● **TO-DO ITEM**:
Restate the records in full and exactly, with no images included.

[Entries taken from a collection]
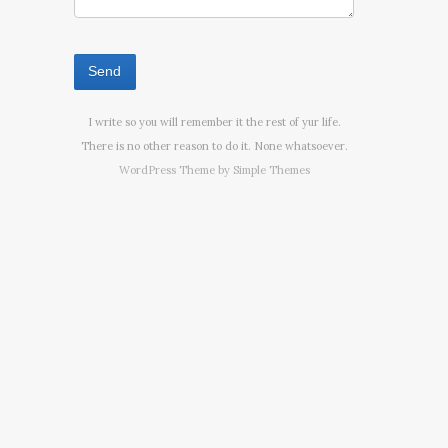
I write so you will remember it the rest of yur life.
There is no other reason to do it. None whatsoever.
WordPress Theme by
Simple Themes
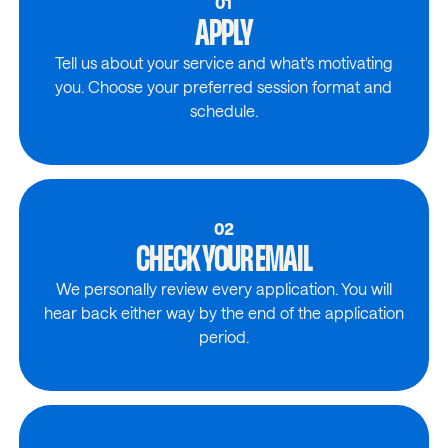
01
APPLY
Tell us about your service and what's motivating
you. Choose your preferred session format and
schedule.
02
CHECK YOUR EMAIL
We personally review every application. You will
hear back either way by the end of the application
period.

● **RESPONSE FOR THIS EXERCISE**:
I write so you will remember it the rest of yur life.
There is no other reason to do it. None whatsoever.
WordPress Theme by
Simple Themes
01
APPLY
Tell us about your service and what's motivating
you. Choose your preferred session format and
schedule.
02
CHECK YOUR EMAIL
We personally review every application. You will
hear back either way by the end of the application
period.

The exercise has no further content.